Laing O’Rourke goes all in on low carbon concrete

Laing O'Rourke commits to low carbon concrete on all projects from April this year

Green Steel Deal

Laing O’Rourke, a UK-based engineering and construction company, has announced that it will be mandating the use of low carbon concrete on all of its new projects. The move comes as part of the company’s wider commitment to achieving net zero carbon emissions. 

Starting from April 1st, Laing O’Rourke will exclusively use low carbon concrete for all new projects that begin main construction on or after that date. The change is expected to significantly reduce the company’s scope 3 carbon emissions. 

The decision follows a long-term research program co-funded by Laing O’Rourke and Innovate UK, in collaboration with the University of Cambridge and Sheffield University’s Advanced Manufacturing Research Centre (AMRC). The research has proven that a range of low carbon concrete options can be successfully deployed on projects as a like-for-like substitute for traditional concrete. 
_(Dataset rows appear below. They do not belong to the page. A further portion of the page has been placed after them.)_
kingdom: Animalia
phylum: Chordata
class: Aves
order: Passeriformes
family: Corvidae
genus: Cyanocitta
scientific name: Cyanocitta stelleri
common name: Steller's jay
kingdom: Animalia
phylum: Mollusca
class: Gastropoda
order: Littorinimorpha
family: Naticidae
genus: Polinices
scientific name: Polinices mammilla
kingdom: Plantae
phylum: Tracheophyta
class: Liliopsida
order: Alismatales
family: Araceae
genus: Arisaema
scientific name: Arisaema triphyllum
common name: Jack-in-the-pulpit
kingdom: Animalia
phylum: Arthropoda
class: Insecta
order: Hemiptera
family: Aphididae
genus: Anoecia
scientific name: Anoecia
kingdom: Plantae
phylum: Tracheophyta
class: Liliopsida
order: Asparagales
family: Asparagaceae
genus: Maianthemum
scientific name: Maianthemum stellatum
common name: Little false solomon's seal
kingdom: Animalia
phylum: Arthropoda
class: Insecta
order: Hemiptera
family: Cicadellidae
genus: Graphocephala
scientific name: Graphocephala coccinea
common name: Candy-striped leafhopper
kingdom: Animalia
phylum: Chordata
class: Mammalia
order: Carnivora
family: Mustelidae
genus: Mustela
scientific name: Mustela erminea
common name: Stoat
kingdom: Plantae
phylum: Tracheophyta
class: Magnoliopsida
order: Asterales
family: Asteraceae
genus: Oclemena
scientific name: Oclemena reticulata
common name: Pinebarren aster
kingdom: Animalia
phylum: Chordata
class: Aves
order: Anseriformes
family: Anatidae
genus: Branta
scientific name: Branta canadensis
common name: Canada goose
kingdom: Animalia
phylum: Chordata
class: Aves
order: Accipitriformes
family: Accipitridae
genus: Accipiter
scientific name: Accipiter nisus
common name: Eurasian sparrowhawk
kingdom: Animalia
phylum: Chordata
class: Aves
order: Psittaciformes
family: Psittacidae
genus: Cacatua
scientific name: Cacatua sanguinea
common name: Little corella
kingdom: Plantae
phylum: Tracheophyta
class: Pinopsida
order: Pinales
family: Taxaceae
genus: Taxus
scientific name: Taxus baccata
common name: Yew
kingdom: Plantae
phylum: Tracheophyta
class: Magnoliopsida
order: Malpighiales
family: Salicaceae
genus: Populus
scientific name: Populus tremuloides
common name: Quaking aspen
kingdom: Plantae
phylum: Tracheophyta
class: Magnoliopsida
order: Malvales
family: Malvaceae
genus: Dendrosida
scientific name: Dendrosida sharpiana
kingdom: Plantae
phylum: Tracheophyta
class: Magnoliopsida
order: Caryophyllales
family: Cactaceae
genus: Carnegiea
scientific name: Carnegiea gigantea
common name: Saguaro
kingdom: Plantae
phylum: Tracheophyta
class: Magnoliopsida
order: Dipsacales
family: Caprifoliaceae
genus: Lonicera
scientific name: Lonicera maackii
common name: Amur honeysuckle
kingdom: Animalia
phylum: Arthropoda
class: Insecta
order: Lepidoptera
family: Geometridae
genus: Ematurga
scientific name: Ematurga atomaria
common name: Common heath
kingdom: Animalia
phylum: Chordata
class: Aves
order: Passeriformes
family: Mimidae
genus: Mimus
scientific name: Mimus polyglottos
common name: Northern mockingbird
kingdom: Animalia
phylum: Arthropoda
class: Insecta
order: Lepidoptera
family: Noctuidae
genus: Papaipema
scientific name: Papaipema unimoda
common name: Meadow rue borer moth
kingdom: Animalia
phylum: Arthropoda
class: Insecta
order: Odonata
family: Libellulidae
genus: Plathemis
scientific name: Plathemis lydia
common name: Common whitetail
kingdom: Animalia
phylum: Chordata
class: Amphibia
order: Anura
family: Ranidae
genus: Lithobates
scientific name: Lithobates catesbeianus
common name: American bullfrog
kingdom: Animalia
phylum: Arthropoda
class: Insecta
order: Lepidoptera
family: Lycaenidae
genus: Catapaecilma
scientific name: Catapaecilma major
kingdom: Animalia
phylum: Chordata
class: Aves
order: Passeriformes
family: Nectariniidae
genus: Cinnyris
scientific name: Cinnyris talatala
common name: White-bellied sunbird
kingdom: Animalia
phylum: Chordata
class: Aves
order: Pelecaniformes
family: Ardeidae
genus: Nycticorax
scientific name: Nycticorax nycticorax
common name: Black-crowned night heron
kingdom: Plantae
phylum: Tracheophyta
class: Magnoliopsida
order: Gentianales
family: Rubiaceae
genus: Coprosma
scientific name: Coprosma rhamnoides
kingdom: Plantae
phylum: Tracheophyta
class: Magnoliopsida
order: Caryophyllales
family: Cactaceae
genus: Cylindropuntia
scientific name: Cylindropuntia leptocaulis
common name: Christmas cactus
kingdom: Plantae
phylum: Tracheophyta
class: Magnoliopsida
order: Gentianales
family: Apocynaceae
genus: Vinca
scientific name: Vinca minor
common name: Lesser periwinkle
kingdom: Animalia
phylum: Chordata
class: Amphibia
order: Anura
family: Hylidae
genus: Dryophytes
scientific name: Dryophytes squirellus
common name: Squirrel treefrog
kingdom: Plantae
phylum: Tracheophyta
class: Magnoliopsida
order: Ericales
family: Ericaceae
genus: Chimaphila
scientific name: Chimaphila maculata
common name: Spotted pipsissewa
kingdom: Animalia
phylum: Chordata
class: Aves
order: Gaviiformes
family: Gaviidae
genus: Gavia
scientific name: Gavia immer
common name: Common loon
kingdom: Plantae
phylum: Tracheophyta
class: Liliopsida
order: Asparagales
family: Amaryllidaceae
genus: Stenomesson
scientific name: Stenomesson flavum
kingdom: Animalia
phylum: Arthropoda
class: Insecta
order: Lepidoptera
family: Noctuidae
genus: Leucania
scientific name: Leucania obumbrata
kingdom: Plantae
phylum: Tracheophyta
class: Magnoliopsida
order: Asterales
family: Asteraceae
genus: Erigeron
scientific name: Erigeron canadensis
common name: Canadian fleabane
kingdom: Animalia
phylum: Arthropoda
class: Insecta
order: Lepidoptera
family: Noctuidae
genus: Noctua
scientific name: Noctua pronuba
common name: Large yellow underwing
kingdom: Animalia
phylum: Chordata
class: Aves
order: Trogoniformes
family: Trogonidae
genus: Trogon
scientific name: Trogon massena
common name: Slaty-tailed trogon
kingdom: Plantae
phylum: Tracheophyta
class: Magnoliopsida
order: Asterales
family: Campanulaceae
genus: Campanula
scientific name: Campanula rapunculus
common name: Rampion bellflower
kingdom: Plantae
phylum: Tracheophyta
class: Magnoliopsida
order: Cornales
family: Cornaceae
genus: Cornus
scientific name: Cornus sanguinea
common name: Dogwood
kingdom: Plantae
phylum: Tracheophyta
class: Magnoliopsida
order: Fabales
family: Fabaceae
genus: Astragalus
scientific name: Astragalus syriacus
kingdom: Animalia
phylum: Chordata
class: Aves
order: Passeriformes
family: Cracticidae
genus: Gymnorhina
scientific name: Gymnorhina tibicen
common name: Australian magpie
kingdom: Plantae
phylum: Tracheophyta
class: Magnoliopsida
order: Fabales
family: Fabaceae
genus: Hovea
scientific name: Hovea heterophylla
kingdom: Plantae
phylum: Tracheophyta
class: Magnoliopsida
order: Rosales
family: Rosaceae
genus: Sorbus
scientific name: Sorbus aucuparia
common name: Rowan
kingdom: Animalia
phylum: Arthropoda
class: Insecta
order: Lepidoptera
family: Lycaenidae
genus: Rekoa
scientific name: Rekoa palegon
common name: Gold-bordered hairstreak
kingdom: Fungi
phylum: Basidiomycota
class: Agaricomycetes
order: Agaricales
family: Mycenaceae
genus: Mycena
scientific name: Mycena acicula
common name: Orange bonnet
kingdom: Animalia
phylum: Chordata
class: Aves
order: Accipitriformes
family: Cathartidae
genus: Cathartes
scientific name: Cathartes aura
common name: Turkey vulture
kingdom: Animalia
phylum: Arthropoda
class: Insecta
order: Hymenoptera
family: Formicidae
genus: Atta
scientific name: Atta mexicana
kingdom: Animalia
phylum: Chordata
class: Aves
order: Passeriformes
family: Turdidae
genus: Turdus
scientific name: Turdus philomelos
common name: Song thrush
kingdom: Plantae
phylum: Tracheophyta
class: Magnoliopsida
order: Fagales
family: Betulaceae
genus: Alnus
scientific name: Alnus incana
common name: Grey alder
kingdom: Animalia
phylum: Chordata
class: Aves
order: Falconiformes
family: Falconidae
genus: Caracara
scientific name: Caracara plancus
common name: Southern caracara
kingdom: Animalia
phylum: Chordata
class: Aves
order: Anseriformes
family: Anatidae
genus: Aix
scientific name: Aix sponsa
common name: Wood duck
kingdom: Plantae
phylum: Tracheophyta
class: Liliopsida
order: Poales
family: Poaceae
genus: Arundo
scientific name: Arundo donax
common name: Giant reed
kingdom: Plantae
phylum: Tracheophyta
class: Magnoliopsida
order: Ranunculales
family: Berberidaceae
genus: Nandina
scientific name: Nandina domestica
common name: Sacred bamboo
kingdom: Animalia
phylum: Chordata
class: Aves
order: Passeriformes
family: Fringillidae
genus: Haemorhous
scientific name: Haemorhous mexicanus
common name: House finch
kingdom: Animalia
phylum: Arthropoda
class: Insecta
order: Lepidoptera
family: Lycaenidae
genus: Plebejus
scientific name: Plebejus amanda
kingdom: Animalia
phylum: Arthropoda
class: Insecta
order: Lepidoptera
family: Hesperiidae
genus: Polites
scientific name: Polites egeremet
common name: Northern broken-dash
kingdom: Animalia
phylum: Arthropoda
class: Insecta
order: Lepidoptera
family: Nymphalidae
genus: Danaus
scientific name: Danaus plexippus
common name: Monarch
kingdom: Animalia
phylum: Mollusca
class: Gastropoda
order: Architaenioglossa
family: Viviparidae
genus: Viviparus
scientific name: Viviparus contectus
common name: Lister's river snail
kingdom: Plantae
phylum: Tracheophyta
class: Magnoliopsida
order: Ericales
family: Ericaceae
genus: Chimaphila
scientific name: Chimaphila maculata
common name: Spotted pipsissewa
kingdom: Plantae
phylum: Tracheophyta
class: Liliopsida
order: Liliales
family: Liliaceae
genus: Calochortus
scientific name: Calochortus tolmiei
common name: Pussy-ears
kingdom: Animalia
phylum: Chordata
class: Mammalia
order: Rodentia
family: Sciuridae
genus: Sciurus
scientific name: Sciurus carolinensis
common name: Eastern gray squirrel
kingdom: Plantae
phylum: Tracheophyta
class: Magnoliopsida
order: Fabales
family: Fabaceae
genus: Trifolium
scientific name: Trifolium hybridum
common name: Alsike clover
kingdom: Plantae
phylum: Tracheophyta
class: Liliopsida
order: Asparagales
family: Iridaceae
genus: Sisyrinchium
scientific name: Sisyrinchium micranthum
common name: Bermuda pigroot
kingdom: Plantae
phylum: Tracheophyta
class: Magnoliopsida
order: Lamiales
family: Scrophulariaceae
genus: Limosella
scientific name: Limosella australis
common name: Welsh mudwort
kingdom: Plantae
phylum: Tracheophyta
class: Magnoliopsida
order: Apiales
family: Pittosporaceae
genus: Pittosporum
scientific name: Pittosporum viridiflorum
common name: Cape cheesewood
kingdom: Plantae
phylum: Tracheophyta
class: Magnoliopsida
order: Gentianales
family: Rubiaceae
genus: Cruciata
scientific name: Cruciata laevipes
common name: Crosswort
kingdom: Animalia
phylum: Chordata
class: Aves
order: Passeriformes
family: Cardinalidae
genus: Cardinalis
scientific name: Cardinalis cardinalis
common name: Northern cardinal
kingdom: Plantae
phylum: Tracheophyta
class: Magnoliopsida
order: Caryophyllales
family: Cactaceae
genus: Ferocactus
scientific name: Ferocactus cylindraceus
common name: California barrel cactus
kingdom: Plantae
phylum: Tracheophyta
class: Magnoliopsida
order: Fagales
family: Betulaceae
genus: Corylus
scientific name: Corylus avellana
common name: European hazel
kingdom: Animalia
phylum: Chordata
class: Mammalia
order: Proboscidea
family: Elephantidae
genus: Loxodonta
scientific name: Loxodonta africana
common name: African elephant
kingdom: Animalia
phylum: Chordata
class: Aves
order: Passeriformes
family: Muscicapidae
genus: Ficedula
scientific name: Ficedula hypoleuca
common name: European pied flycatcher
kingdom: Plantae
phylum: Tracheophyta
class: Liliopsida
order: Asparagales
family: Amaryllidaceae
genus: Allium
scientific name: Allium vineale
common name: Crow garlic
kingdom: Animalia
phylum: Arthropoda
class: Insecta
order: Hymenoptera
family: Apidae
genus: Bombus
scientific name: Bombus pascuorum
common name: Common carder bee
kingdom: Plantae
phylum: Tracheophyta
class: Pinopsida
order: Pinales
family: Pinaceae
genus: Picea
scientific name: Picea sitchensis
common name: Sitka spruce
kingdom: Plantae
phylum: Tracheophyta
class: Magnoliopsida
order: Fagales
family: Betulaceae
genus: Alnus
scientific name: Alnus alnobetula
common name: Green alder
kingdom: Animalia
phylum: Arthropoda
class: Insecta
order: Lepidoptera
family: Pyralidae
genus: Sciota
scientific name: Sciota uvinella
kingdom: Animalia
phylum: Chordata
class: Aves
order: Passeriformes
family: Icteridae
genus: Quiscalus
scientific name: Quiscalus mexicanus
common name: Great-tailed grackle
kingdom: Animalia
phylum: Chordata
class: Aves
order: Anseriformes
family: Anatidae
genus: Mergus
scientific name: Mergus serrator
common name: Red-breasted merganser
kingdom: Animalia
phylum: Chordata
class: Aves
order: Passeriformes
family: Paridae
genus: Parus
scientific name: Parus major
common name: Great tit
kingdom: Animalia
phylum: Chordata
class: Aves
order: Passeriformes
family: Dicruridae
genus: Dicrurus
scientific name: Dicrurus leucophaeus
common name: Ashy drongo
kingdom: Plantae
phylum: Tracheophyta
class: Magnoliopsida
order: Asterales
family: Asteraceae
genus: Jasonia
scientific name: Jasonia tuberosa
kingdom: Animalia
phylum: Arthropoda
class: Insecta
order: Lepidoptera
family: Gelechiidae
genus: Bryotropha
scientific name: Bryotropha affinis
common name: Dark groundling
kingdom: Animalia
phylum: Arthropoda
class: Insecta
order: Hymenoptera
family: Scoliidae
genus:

The low carbon alternatives to Portland cement that Laing O’Rourke will be using include Ground Granulated Blast-furnace Slag and Pulverised Fly Ash, both of which are industrial by-products with a much lower carbon footprint. 

Compared with 2022 levels, this move will result in an overall carbon reduction of 28%, saving 14.4 million kgCO2e. This is equivalent to planting 120,000 trees or 94 hectares of forest. 

Cathal O’Rourke, Laing O’Rourke’s newly appointed Chief Operating Officer, said: 

“We’ve committed to being a net zero company before 2050 and we are looking at every possible measure to accelerate our progress. In construction, the greatest challenge is reducing scope 3 emissions – the embodied carbon in purchased materials. 

“Reducing all carbon emissions is a priority for our business. The built environment makes a significant contribution to global warming and constructors must work with clients and design partners to deploy new technologies and innovations that make modern methods the norm and enable us to build in less carbon intensive ways.” 

The UK Government welcomed the move. Construction Minister, Nusrat Ghani, said: 

“Reducing carbon emissions from concrete is essential to achieving net zero carbon by 2050. 

“I’m pleased to see the leadership Laing O’Rourke is showing, through innovating and adopting the use of low-carbon concrete on all the construction projects it delivers”. 

Concrete zero

Laing O’Rourke became a founding member of ConcreteZero in 2022 and is already decarbonizing beyond the program’s near-term objectives. ConcreteZero is an initiative in partnership with the World Green Building Council that brings together businesses across the global concrete value chain to simultaneously scale the demand for and supply of low-carbon concrete. 

By joining ConcreteZero, businesses involved in construction commit to sourcing only net-zero concrete by 2050, with interim commitments covering 20% of concrete procurement volumes by 2025 and 50% by 2030. This commitment is important as cement, a key component of concrete, accounts for between 4% and 8% of the world’s carbon emissions.  

The International Energy Agency (IEA) forecasts a 12-23% increase in concrete production by mid-century from 2018 levels due to trends such as urbanization. This means that there is a need for companies to reduce emissions from the sector. Concrete currently contributes to 8% of global annual emissions. The United Nations estimates that two-thirds of the population will live in an urban area by 2050, with many of these yet to be built. 

It’s worth noting that concrete production is more fragmented, with 80% of global production completed by SMEs. Initiatives like ConcreteZero can help these businesses transition to low carbon options by scaling the demand for and supply of low-carbon concrete.